* ASSIGNMENT: The expected response is the complete listing below, restated exactly, with its pictures omitted.

* RECORDS TO PROCESS:
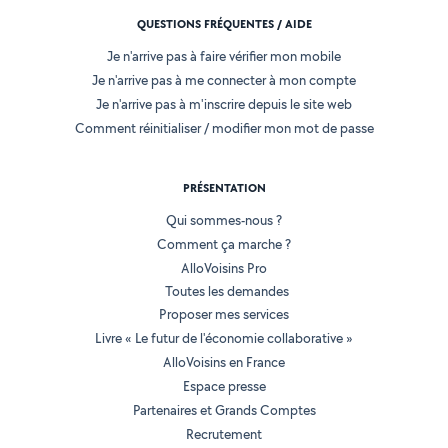
QUESTIONS FRÉQUENTES / AIDE
Je n'arrive pas à faire vérifier mon mobile
Je n'arrive pas à me connecter à mon compte
Je n'arrive pas à m'inscrire depuis le site web
Comment réinitialiser / modifier mon mot de passe
PRÉSENTATION
Qui sommes-nous ?
Comment ça marche ?
AlloVoisins Pro
Toutes les demandes
Proposer mes services
Livre « Le futur de l'économie collaborative »
AlloVoisins en France
Espace presse
Partenaires et Grands Comptes
Recrutement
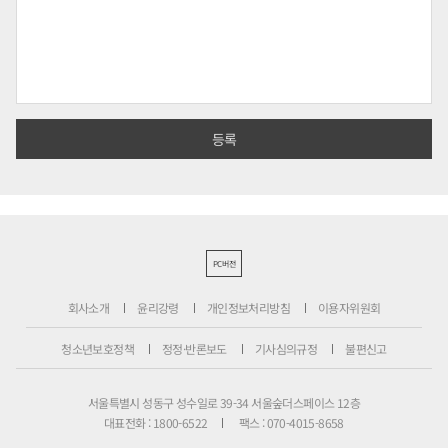
PC버전
회사소개
윤리강령
개인정보처리방침
이용자위원회
청소년보호정책
정정·반론보도
기사심의규정
불편신고
서울특별시 성동구 성수일로 39-34 서울숲더스페이스 12층
대표전화 : 1800-6522
팩스 : 070-4015-8658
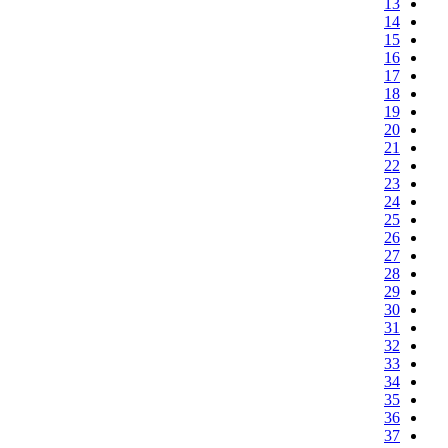
13
14
15
16
17
18
19
20
21
22
23
24
25
26
27
28
29
30
31
32
33
34
35
36
37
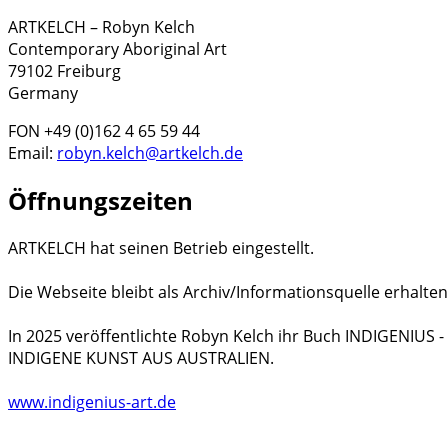
ARTKELCH – Robyn Kelch
Contemporary Aboriginal Art
79102 Freiburg
Germany
FON +49 (0)162 4 65 59 44
Email:
robyn.kelch@artkelch.de
Öffnungszeiten
ARTKELCH hat seinen Betrieb eingestellt.
Die Webseite bleibt als Archiv/Informationsquelle erhalten
In 2025 veröffentlichte Robyn Kelch ihr Buch INDIGENIUS
INDIGENE KUNST AUS AUSTRALIEN.
www.indigenius-art.de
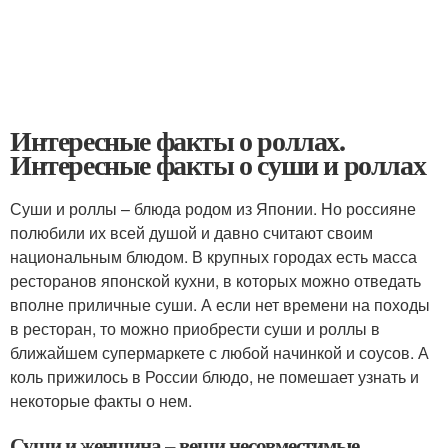
Интересные факты о роллах.
Интересные факты о суши и роллах
Суши и роллы – блюда родом из Японии. Но россияне
полюбили их всей душой и давно считают своим
национальным блюдом. В крупных городах есть масса
ресторанов японской кухни, в которых можно отведать
вполне приличные суши. А если нет времени на походы
в ресторан, то можно приобрести суши и роллы в
ближайшем супермаркете с любой начинкой и соусов. А
коль прижилось в России блюдо, не помешает узнать и
некоторые факты о нем.
Суши и женщина – вещи несовместимые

* WRITTEN SOLUTION:
QUESTIONS FRÉQUENTES / AIDE
Je n'arrive pas à faire vérifier mon mobile
Je n'arrive pas à me connecter à mon compte
Je n'arrive pas à m'inscrire depuis le site web
Comment réinitialiser / modifier mon mot de passe
PRÉSENTATION
Qui sommes-nous ?
Comment ça marche ?
AlloVoisins Pro
Toutes les demandes
Proposer mes services
Livre « Le futur de l'économie collaborative »
AlloVoisins en France
Espace presse
Partenaires et Grands Comptes
Recrutement
PC버전
회사소개
윤리강령
개인정보처리방침
이용자위원회
청소년보호정책
정정·반론보도
기사심의규정
불편신고
서울특별시 성동구 성수일로 39-34 서울숲더스페이스 12층
대표전화 : 1800-6522
팩스 : 070-4015-8658
13
14
15
16
17
18
19
20
21
22
23
24
25
26
27
28
29
30
31
32
33
34
35
36
37
ARTKELCH – Robyn Kelch
Contemporary Aboriginal Art
79102 Freiburg
Germany
FON +49 (0)162 4 65 59 44
Email:
robyn.kelch@artkelch.de
Öffnungszeiten
ARTKELCH hat seinen Betrieb eingestellt.
Die Webseite bleibt als Archiv/Informationsquelle erhalten
In 2025 veröffentlichte Robyn Kelch ihr Buch INDIGENIUS
INDIGENE KUNST AUS AUSTRALIEN.
www.indigenius-art.de
Интересные факты о роллах.
Интересные факты о суши и роллах
Суши и роллы – блюда родом из Японии. Но россияне
полюбили их всей душой и давно считают своим
национальным блюдом. В крупных городах есть масса
ресторанов японской кухни, в которых можно отведать
вполне приличные суши. А если нет времени на походы
в ресторан, то можно приобрести суши и роллы в
ближайшем супермаркете с любой начинкой и соусов. А
коль прижилось в России блюдо, не помешает узнать и
некоторые факты о нем.
Суши и женщина – вещи несовместимые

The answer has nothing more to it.